La première partie de l’article vise à souligner que la victoire de la candidate présentée par le Front national n’est plus irréaliste. Et qu’en conséquence, le retour à la monnaie nationale pourrait bien se profiler. Du coup, affirme le chroniqueur, « vos euros vaudront un tiers de moins ». Un tiers. L’affirmation tombe tellement sous le sens qu’elle ne mérite aucune ébauche de démonstration.

Dès lors, « la panique sera complète » affirme le quotidien de référence, fidèle à son sens de la nuance et de la prudence journalistiques, de sorte que « chaque Français doté de jugeote ira ouvrir un compte en banque en zone mark tant qu’il en est temps et entassera des euros sous son matelas ». A l’attention des smicards et chômeurs, précisons qu’il faut sans doute traduire ici le terme « jugeote » par « importantes liquidités ».

Leparmentier poursuit : « résultat mécanique de cette fuite des capitaux, une envolée des taux d’intérêt ». Avec à la clé l’abomination des abominations : « Marine Le Pen imposera un contrôle des changes ». Or l’auteur le rappelle opportunément : « on a déjà connu cela, c’était après les errements de 1981 ».

Il pointe ensuite un autre séisme non moins cauchemardesque : « les dettes ». « Etat, particuliers, entreprises et banques devront rembourser aux non-résidents plus de 300 milliards d’euros brut ». Et le drame se poursuit : « les entreprises tenteront de rembourser en pauvres francs, mais elles se verront saisir leurs biens dès qu’elles mettront le pied à l’étranger. Il en ira de même pour toutes les banques françaises, qui prétendront honorer leurs prêts interbancaires en pauvres francs ».

On imagine déjà, non sans émotion, les banquiers en haillons, qui, patientant dans la queue de la soupe populaire, tenteront désespérément de se refiler entre eux leurs billets de banque crasseux et dévalués.
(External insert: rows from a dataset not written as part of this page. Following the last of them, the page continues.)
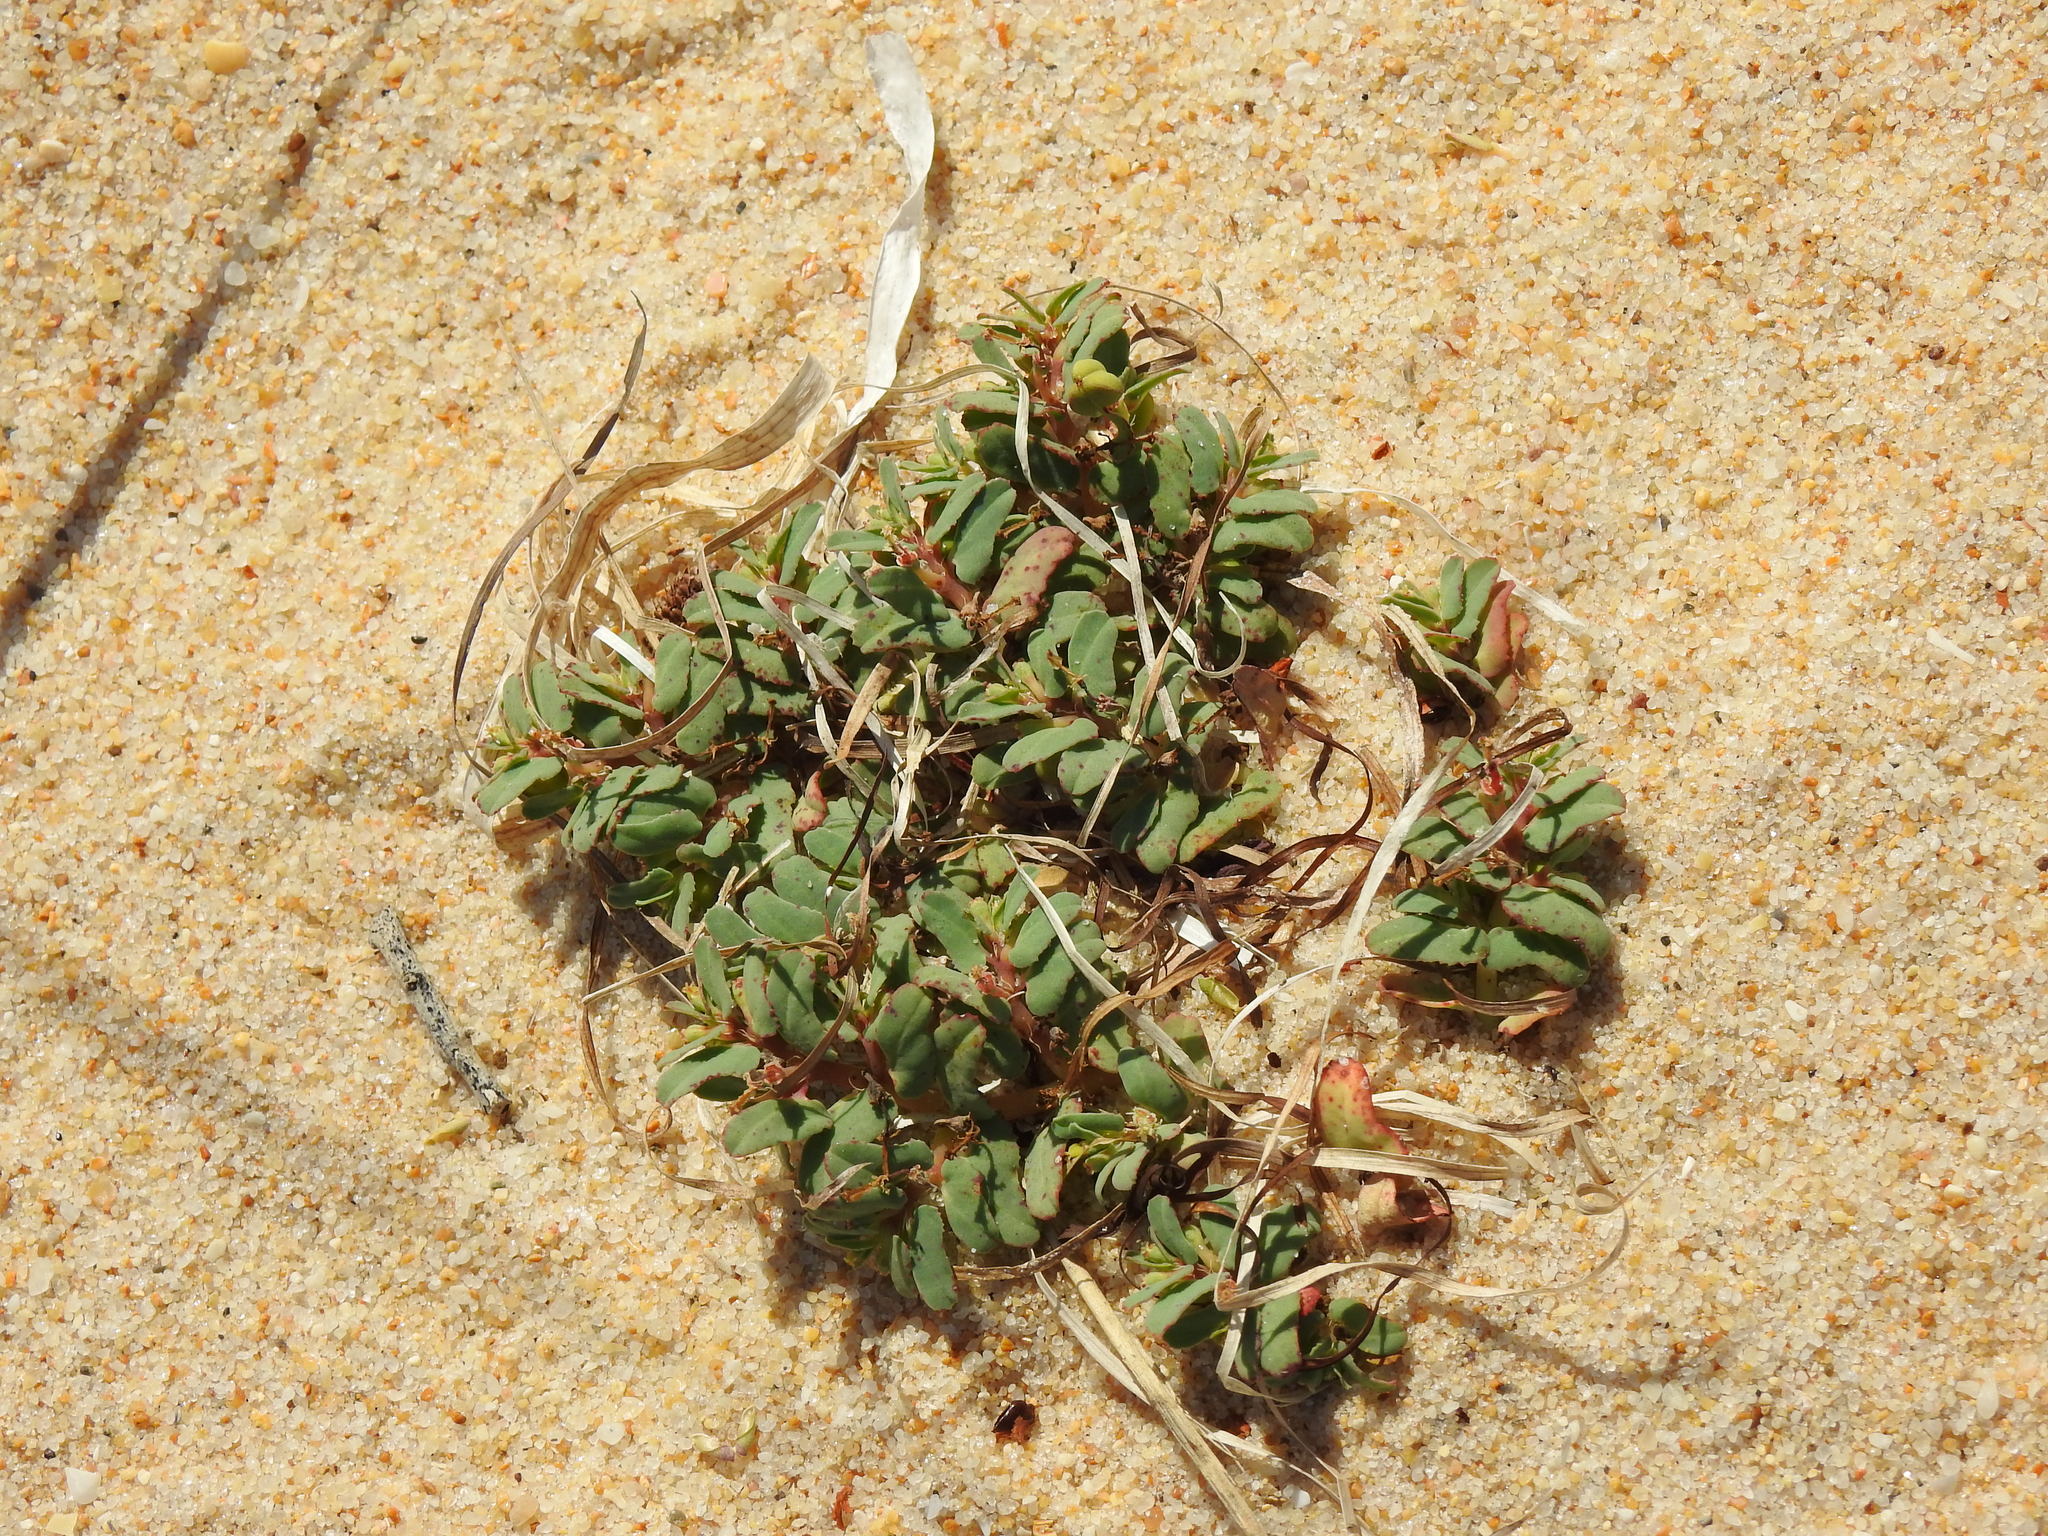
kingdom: Plantae
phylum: Tracheophyta
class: Magnoliopsida
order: Malpighiales
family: Euphorbiaceae
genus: Euphorbia
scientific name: Euphorbia peplis
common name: Purple spurge
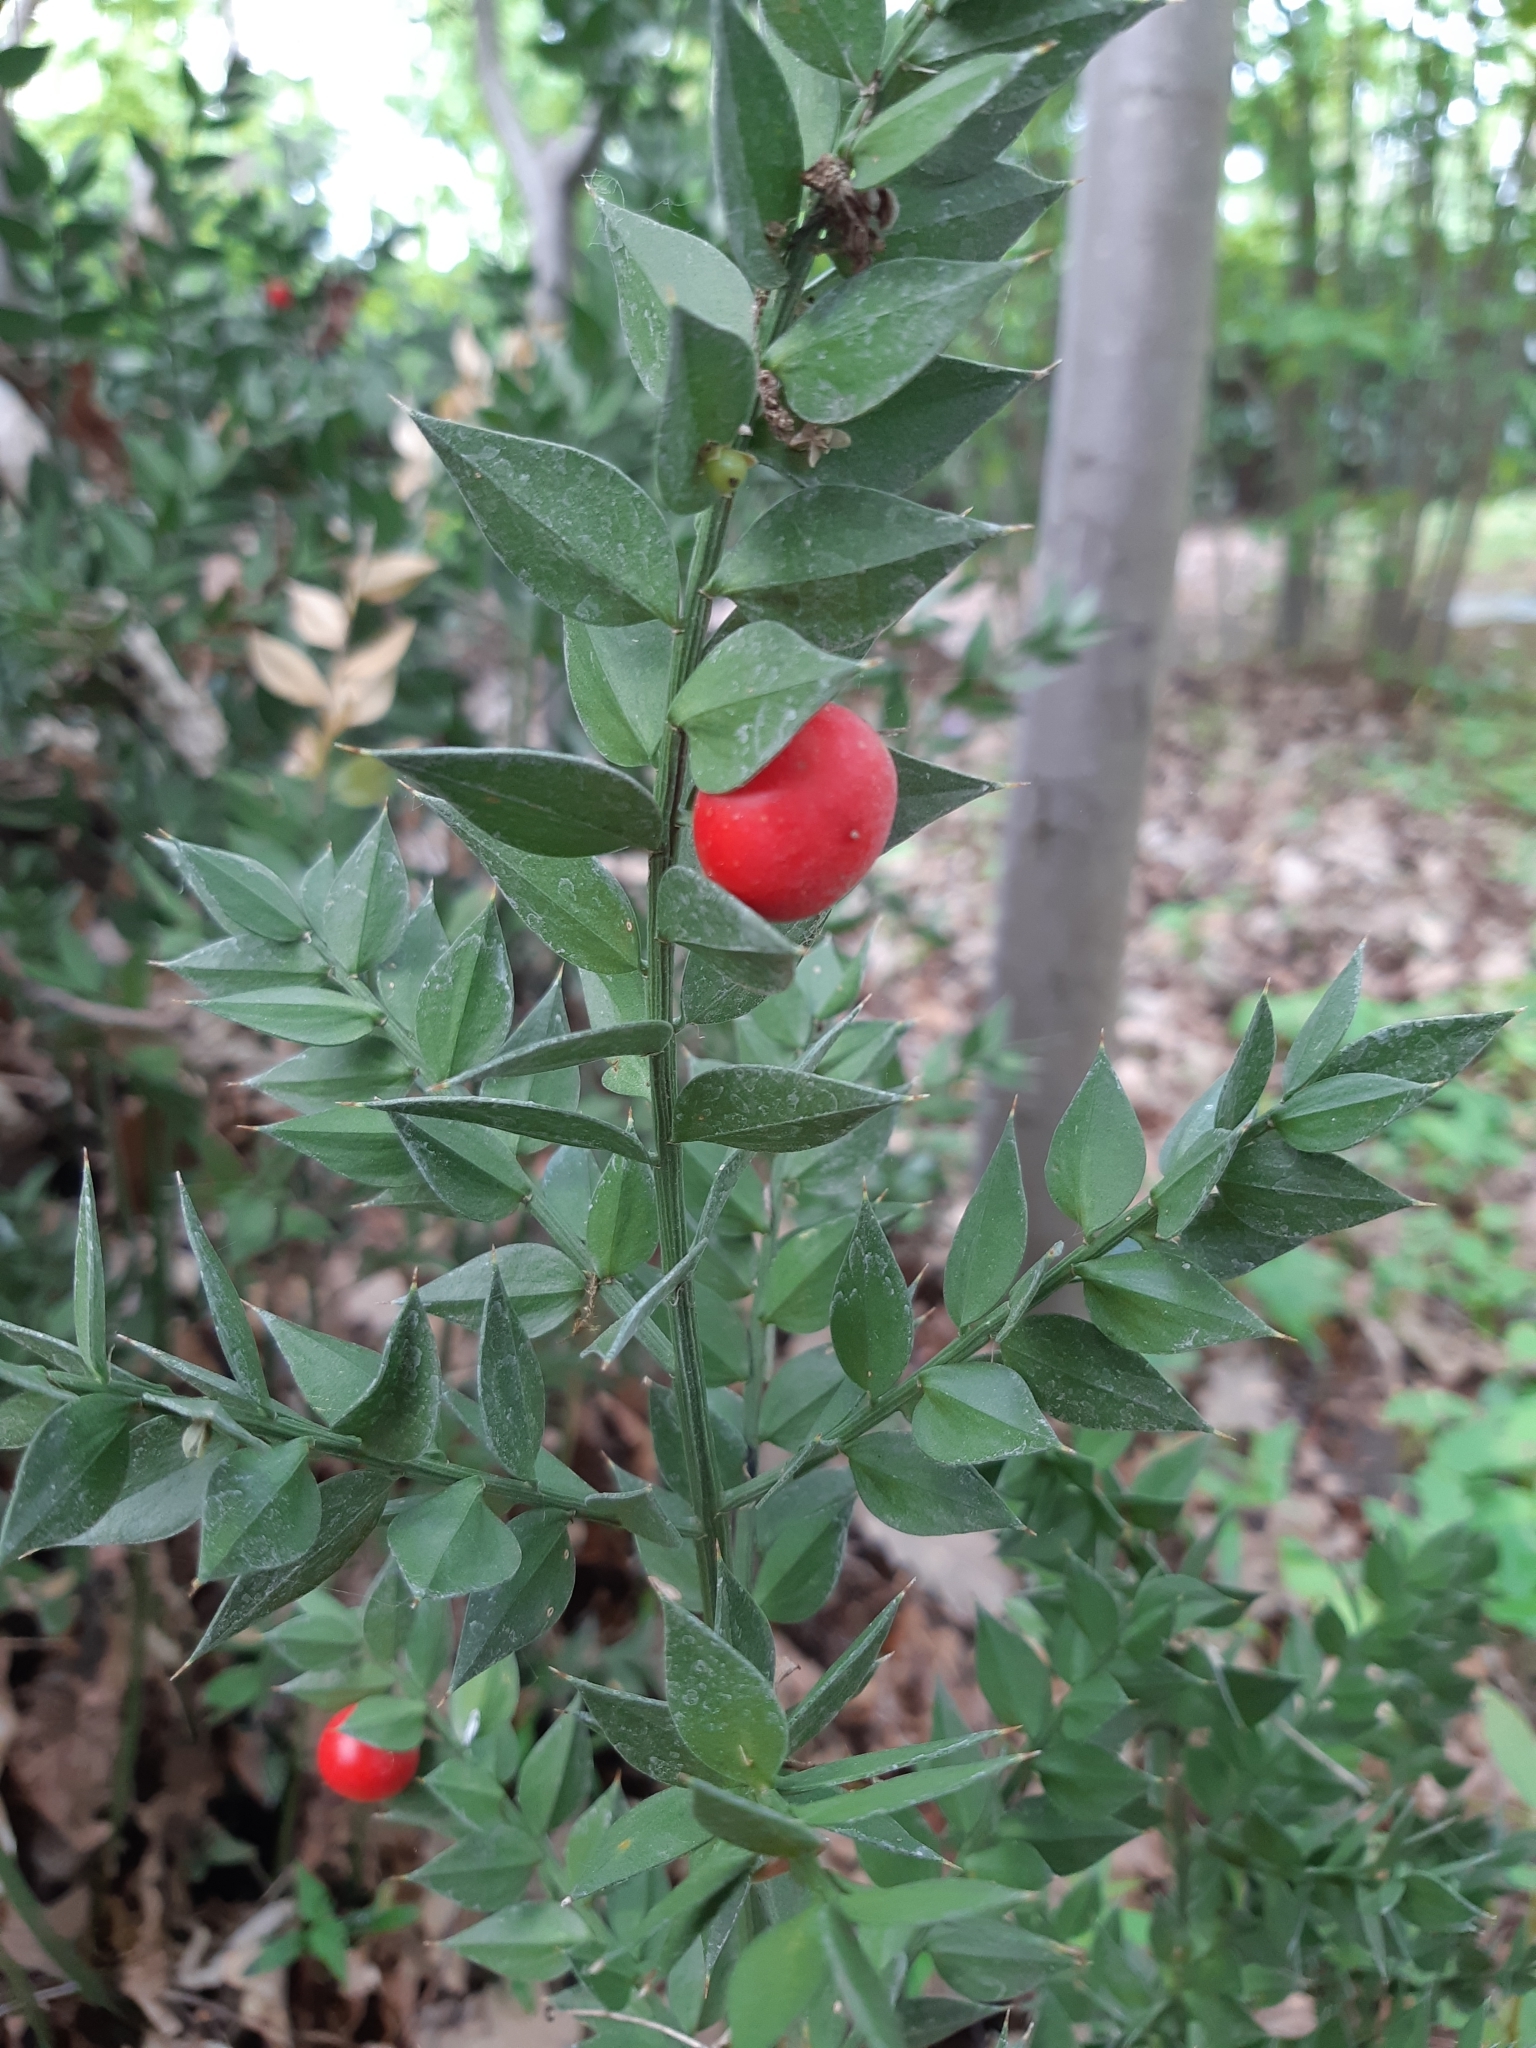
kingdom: Plantae
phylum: Tracheophyta
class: Liliopsida
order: Asparagales
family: Asparagaceae
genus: Ruscus
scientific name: Ruscus aculeatus
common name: Butcher's-broom
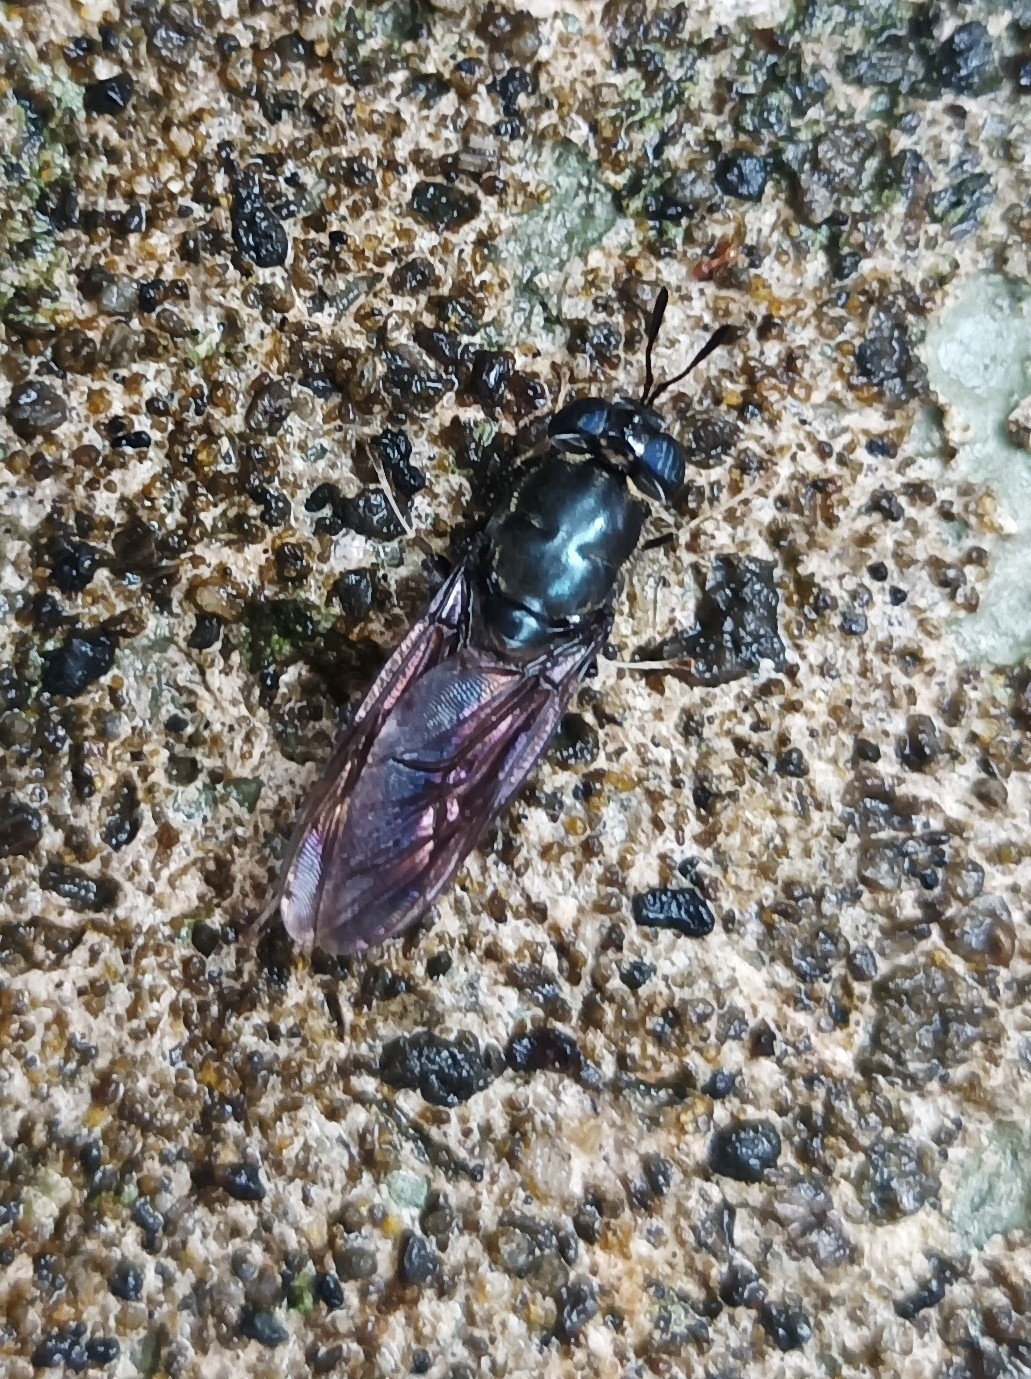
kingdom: Animalia
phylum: Arthropoda
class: Insecta
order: Diptera
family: Stratiomyidae
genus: Hermetia
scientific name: Hermetia illucens
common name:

Au final, après que le gouvernement aura imposé de rembourser en francs les dettes libellées en euros, « les agences de notation déclareront la France en faillite ». « Les Français se retrouveront noyés dans des billets de Monopoly ». Clap de fin.

Dévaluation d’un tiers, « panique complète », « résultat mécanique », saisie des biens… Tout cela ne souffre pas contestation puisqu’à l’évidence, la chronique fut passée au crible sévère des Décodeurs, cette équipe chevronnée chargée, au Monde, de repérer les affirmations douteuses, la propagande partisane, et plus encore les fausses nouvelles (« fake news ») distillées par les médias indélicats (c’est-à-dire russes, évidemment).

A ce propos, et puisqu’au Monde, on semble décidément adorer les films d’horreur, on conseillera à nos amis fin limiers décodeurs, de visionner un documentaire diffusé le 8 février par la deuxième chaîne publique allemande (la ZDF). Il relate la manière dont les services russes ont peut-être infiltré les demandeurs d’asile arrivant en Allemagne pour mieux déstabiliser notre voisin d’outre-Rhin. Arnaud Leparmentier, qui connaît bien ce pays pour y avoir été correspondant pendant plusieurs années, pourrait jeter un œil avec intérêt à ce reportage : si notre pays est menacé de sombrer dans la faillite, la République fédérale pourrait pour sa part tomber dans les griffes de Vladimir Poutine.

Décidément, on ne nous dit pas tout.